# coral lighting?



## Gilraen Took (Apr 19, 2007)

I figure someone here _may_ know, since my reef tank forums are too wishy washy on it. . .

Basically I know that plant will not use the blue light in bulbs, like a 50/50, but do corals? My good store is even wishy washy on it. The guy there says that the blue lights are JUST for human enjoyment at times, yet says that the blue light is good for deep water corals since that is what they use in the wild. So is it a case by case thing?

The big reason I wonder is that I've got a 10 watt 10K on my 5 gallon, and was hoping to get a candy cane, which is a low-medium light coral and was promptly told that I did not have enough light, then was told by people who have them in 5 gallon tanks that they do wonderfully with two 9 watt bulbs, one/blue one 10K. >_> Plus I've seen it said on some forums that a coral will starve(unless overfed) in a tank with only blue light on it. Nice and confusing, or does the blue light have usable light that really makes that difference even when it is only a small ammount more?


----------



## trenac (Jul 16, 2004)

Corals do use the blue spectrum of light, like what is in actinic blue bulbs or 10K (or higher) bulbs. The Candy cane will do good under 2wpg, but they do even better under higher lighting. You might want to give shrooms a try, since they do very well in lower light.


----------



## Gilraen Took (Apr 19, 2007)

Yeah, I'm getting a shroom or two for it as well, once the site that I like gets the variety I used to have in again(once every few months) but had also just wanted something different as a centerpiece. Though I may just get another rock and stick the shrooms to it. Hm. 

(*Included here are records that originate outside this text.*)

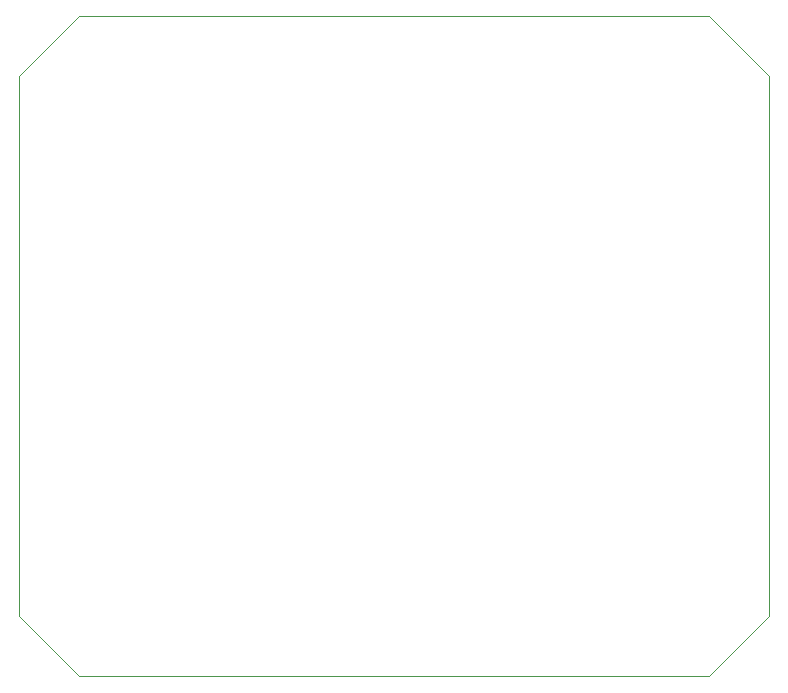
<source format=gbr>
G04 #@! TF.GenerationSoftware,KiCad,Pcbnew,(5.1.2)-2*
G04 #@! TF.CreationDate,2019-11-03T01:06:29-05:00*
G04 #@! TF.ProjectId,dak-window-servo-pcb,64616b2d-7769-46e6-946f-772d73657276,rev?*
G04 #@! TF.SameCoordinates,PX6a95280PY7445a00*
G04 #@! TF.FileFunction,Profile,NP*
%FSLAX46Y46*%
G04 Gerber Fmt 4.6, Leading zero omitted, Abs format (unit mm)*
G04 Created by KiCad (PCBNEW (5.1.2)-2) date 2019-11-03 01:06:29*
%MOMM*%
%LPD*%
G04 APERTURE LIST*
%ADD10C,0.050000*%
G04 APERTURE END LIST*
D10*
X5080000Y55880000D02*
X0Y50800000D01*
X7620000Y55880000D02*
X5080000Y55880000D01*
X58420000Y55880000D02*
X7620000Y55880000D01*
X63500000Y50800000D02*
X58420000Y55880000D01*
X0Y5080000D02*
X0Y50800000D01*
X5080000Y0D02*
X0Y5080000D01*
X63500000Y5080000D02*
X63500000Y50800000D01*
X58420000Y0D02*
X63500000Y5080000D01*
X5080000Y0D02*
X58420000Y0D01*
M02*

</source>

On the other hand I did have a really nice ricordea in the 20, but it turned to mush when I was getting the other tank set up. Which bites, since I'd had it forever.


----------



## bencozzy (Jun 2, 2006)

lumens per sq. inche for your reef tank

heres the rules

low-med; ~50- lumen per sq. inche
high is ~80+

simple and easy to follow, no confusion about it.

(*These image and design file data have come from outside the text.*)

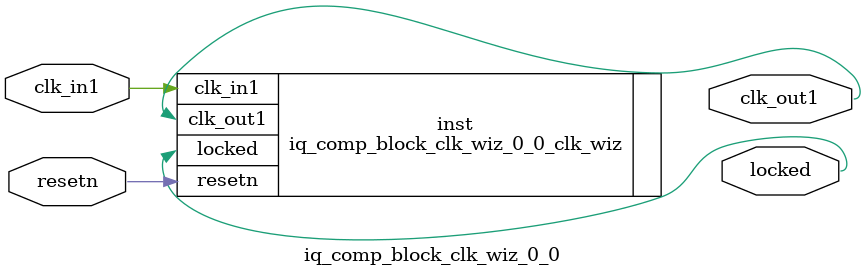
<source format=v>


`timescale 1ps/1ps

(* CORE_GENERATION_INFO = "iq_comp_block_clk_wiz_0_0,clk_wiz_v5_4_2_0,{component_name=iq_comp_block_clk_wiz_0_0,use_phase_alignment=true,use_min_o_jitter=false,use_max_i_jitter=false,use_dyn_phase_shift=false,use_inclk_switchover=false,use_dyn_reconfig=false,enable_axi=0,feedback_source=FDBK_AUTO,PRIMITIVE=MMCM,num_out_clk=1,clkin1_period=10.000,clkin2_period=10.000,use_power_down=false,use_reset=true,use_locked=true,use_inclk_stopped=false,feedback_type=SINGLE,CLOCK_MGR_TYPE=NA,manual_override=false}" *)

module iq_comp_block_clk_wiz_0_0 
 (
  // Clock out ports
  output        clk_out1,
  // Status and control signals
  input         resetn,
  output        locked,
 // Clock in ports
  input         clk_in1
 );

  iq_comp_block_clk_wiz_0_0_clk_wiz inst
  (
  // Clock out ports  
  .clk_out1(clk_out1),
  // Status and control signals               
  .resetn(resetn), 
  .locked(locked),
 // Clock in ports
  .clk_in1(clk_in1)
  );

endmodule

</source>
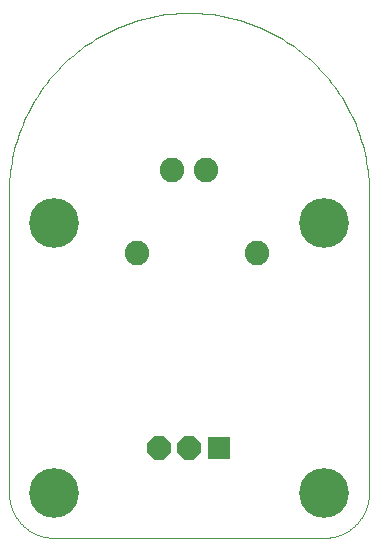
<source format=gts>
G75*
%MOIN*%
%OFA0B0*%
%FSLAX25Y25*%
%IPPOS*%
%LPD*%
%AMOC8*
5,1,8,0,0,1.08239X$1,22.5*
%
%ADD10C,0.08200*%
%ADD11C,0.16611*%
%ADD12C,0.00000*%
%ADD13OC8,0.07800*%
%ADD14R,0.07800X0.07800*%
D10*
X0046500Y0096500D03*
X0058300Y0124000D03*
X0069700Y0124000D03*
X0086500Y0096500D03*
D11*
X0109000Y0106500D03*
X0109000Y0016500D03*
X0019000Y0016500D03*
X0019000Y0106500D03*
D12*
X0004000Y0116500D02*
X0004000Y0016500D01*
X0004004Y0016138D01*
X0004018Y0015775D01*
X0004039Y0015413D01*
X0004070Y0015052D01*
X0004109Y0014692D01*
X0004157Y0014333D01*
X0004214Y0013975D01*
X0004279Y0013618D01*
X0004353Y0013263D01*
X0004436Y0012910D01*
X0004527Y0012559D01*
X0004626Y0012211D01*
X0004734Y0011865D01*
X0004850Y0011521D01*
X0004975Y0011181D01*
X0005107Y0010844D01*
X0005248Y0010510D01*
X0005397Y0010179D01*
X0005554Y0009852D01*
X0005718Y0009529D01*
X0005890Y0009210D01*
X0006070Y0008896D01*
X0006258Y0008585D01*
X0006453Y0008280D01*
X0006655Y0007979D01*
X0006865Y0007683D01*
X0007081Y0007393D01*
X0007305Y0007107D01*
X0007535Y0006827D01*
X0007772Y0006553D01*
X0008016Y0006285D01*
X0008266Y0006022D01*
X0008522Y0005766D01*
X0008785Y0005516D01*
X0009053Y0005272D01*
X0009327Y0005035D01*
X0009607Y0004805D01*
X0009893Y0004581D01*
X0010183Y0004365D01*
X0010479Y0004155D01*
X0010780Y0003953D01*
X0011085Y0003758D01*
X0011396Y0003570D01*
X0011710Y0003390D01*
X0012029Y0003218D01*
X0012352Y0003054D01*
X0012679Y0002897D01*
X0013010Y0002748D01*
X0013344Y0002607D01*
X0013681Y0002475D01*
X0014021Y0002350D01*
X0014365Y0002234D01*
X0014711Y0002126D01*
X0015059Y0002027D01*
X0015410Y0001936D01*
X0015763Y0001853D01*
X0016118Y0001779D01*
X0016475Y0001714D01*
X0016833Y0001657D01*
X0017192Y0001609D01*
X0017552Y0001570D01*
X0017913Y0001539D01*
X0018275Y0001518D01*
X0018638Y0001504D01*
X0019000Y0001500D01*
X0109000Y0001500D01*
X0109362Y0001504D01*
X0109725Y0001518D01*
X0110087Y0001539D01*
X0110448Y0001570D01*
X0110808Y0001609D01*
X0111167Y0001657D01*
X0111525Y0001714D01*
X0111882Y0001779D01*
X0112237Y0001853D01*
X0112590Y0001936D01*
X0112941Y0002027D01*
X0113289Y0002126D01*
X0113635Y0002234D01*
X0113979Y0002350D01*
X0114319Y0002475D01*
X0114656Y0002607D01*
X0114990Y0002748D01*
X0115321Y0002897D01*
X0115648Y0003054D01*
X0115971Y0003218D01*
X0116290Y0003390D01*
X0116604Y0003570D01*
X0116915Y0003758D01*
X0117220Y0003953D01*
X0117521Y0004155D01*
X0117817Y0004365D01*
X0118107Y0004581D01*
X0118393Y0004805D01*
X0118673Y0005035D01*
X0118947Y0005272D01*
X0119215Y0005516D01*
X0119478Y0005766D01*
X0119734Y0006022D01*
X0119984Y0006285D01*
X0120228Y0006553D01*
X0120465Y0006827D01*
X0120695Y0007107D01*
X0120919Y0007393D01*
X0121135Y0007683D01*
X0121345Y0007979D01*
X0121547Y0008280D01*
X0121742Y0008585D01*
X0121930Y0008896D01*
X0122110Y0009210D01*
X0122282Y0009529D01*
X0122446Y0009852D01*
X0122603Y0010179D01*
X0122752Y0010510D01*
X0122893Y0010844D01*
X0123025Y0011181D01*
X0123150Y0011521D01*
X0123266Y0011865D01*
X0123374Y0012211D01*
X0123473Y0012559D01*
X0123564Y0012910D01*
X0123647Y0013263D01*
X0123721Y0013618D01*
X0123786Y0013975D01*
X0123843Y0014333D01*
X0123891Y0014692D01*
X0123930Y0015052D01*
X0123961Y0015413D01*
X0123982Y0015775D01*
X0123996Y0016138D01*
X0124000Y0016500D01*
X0124000Y0116500D01*
X0123982Y0117961D01*
X0123929Y0119421D01*
X0123840Y0120880D01*
X0123716Y0122336D01*
X0123556Y0123788D01*
X0123361Y0125236D01*
X0123130Y0126679D01*
X0122865Y0128116D01*
X0122565Y0129546D01*
X0122230Y0130968D01*
X0121860Y0132382D01*
X0121456Y0133786D01*
X0121018Y0135180D01*
X0120546Y0136563D01*
X0120041Y0137934D01*
X0119502Y0139292D01*
X0118931Y0140637D01*
X0118327Y0141967D01*
X0117691Y0143283D01*
X0117023Y0144582D01*
X0116323Y0145865D01*
X0115592Y0147130D01*
X0114831Y0148378D01*
X0114040Y0149606D01*
X0113219Y0150815D01*
X0112369Y0152003D01*
X0111490Y0153170D01*
X0110583Y0154316D01*
X0109648Y0155439D01*
X0108686Y0156539D01*
X0107698Y0157615D01*
X0106684Y0158667D01*
X0105644Y0159694D01*
X0104580Y0160695D01*
X0103492Y0161671D01*
X0102380Y0162619D01*
X0101246Y0163540D01*
X0100089Y0164433D01*
X0098912Y0165297D01*
X0097713Y0166133D01*
X0096494Y0166939D01*
X0095256Y0167716D01*
X0094000Y0168462D01*
X0092726Y0169177D01*
X0091435Y0169861D01*
X0090127Y0170513D01*
X0088804Y0171133D01*
X0087466Y0171721D01*
X0086115Y0172276D01*
X0084750Y0172798D01*
X0083373Y0173286D01*
X0081984Y0173741D01*
X0080585Y0174162D01*
X0079176Y0174549D01*
X0077758Y0174901D01*
X0076332Y0175219D01*
X0074898Y0175502D01*
X0073458Y0175750D01*
X0072013Y0175963D01*
X0070562Y0176140D01*
X0069108Y0176282D01*
X0067651Y0176389D01*
X0066191Y0176460D01*
X0064731Y0176496D01*
X0063269Y0176496D01*
X0061809Y0176460D01*
X0060349Y0176389D01*
X0058892Y0176282D01*
X0057438Y0176140D01*
X0055987Y0175963D01*
X0054542Y0175750D01*
X0053102Y0175502D01*
X0051668Y0175219D01*
X0050242Y0174901D01*
X0048824Y0174549D01*
X0047415Y0174162D01*
X0046016Y0173741D01*
X0044627Y0173286D01*
X0043250Y0172798D01*
X0041885Y0172276D01*
X0040534Y0171721D01*
X0039196Y0171133D01*
X0037873Y0170513D01*
X0036565Y0169861D01*
X0035274Y0169177D01*
X0034000Y0168462D01*
X0032744Y0167716D01*
X0031506Y0166939D01*
X0030287Y0166133D01*
X0029088Y0165297D01*
X0027911Y0164433D01*
X0026754Y0163540D01*
X0025620Y0162619D01*
X0024508Y0161671D01*
X0023420Y0160695D01*
X0022356Y0159694D01*
X0021316Y0158667D01*
X0020302Y0157615D01*
X0019314Y0156539D01*
X0018352Y0155439D01*
X0017417Y0154316D01*
X0016510Y0153170D01*
X0015631Y0152003D01*
X0014781Y0150815D01*
X0013960Y0149606D01*
X0013169Y0148378D01*
X0012408Y0147130D01*
X0011677Y0145865D01*
X0010977Y0144582D01*
X0010309Y0143283D01*
X0009673Y0141967D01*
X0009069Y0140637D01*
X0008498Y0139292D01*
X0007959Y0137934D01*
X0007454Y0136563D01*
X0006982Y0135180D01*
X0006544Y0133786D01*
X0006140Y0132382D01*
X0005770Y0130968D01*
X0005435Y0129546D01*
X0005135Y0128116D01*
X0004870Y0126679D01*
X0004639Y0125236D01*
X0004444Y0123788D01*
X0004284Y0122336D01*
X0004160Y0120880D01*
X0004071Y0119421D01*
X0004018Y0117961D01*
X0004000Y0116500D01*
D13*
X0054000Y0031500D03*
X0064000Y0031500D03*
D14*
X0074000Y0031500D03*
M02*

</source>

and as far as lighting options for 10K 20K actinics and so on it all personally choice on what looks good to you. personally ive used the GE 9325K bulbs over my reefs with great results, a little on the pink side but a actinic balances it out well.

side note- as with planted tanks the wpg rule doesnt take into account tank dimensions or depths.

side note2- corals have auxilary pigments to help use blue light if given only blue light it might not be enough for a given coral, as corals have individual differences in their pigmentation.

HTH
ben


----------



## JanS (Apr 14, 2004)

In my experience with the Candy Canes, they do much better the lower in the tank I put them, so with 2 wpg, they may do just fine if you put them a little higher in the tank. With 4 wpg, I have my CC's on the floor and they are doing great. 

Ben, I didn't realize that the 9325's would be good for SW. I'm glad to hear that since I really like the looks of the light myself.


----------



## trenac (Jul 16, 2004)

That's interesting, Jan. My cane never did really well until I put it directly under my MH lights.


----------



## bencozzy (Jun 2, 2006)

i had my cane and blasto merletti under 355W of flourescent and they showed marked improvements in color being about mid to upper level. oh the tank was a 20g long.

i like the 9325K, they are cheap and work great i had one PC and i had 3 NO running on a vho e-ballast. they seem to work fine being overdriven as well unlike some of the more expensive NO flourescents.


----------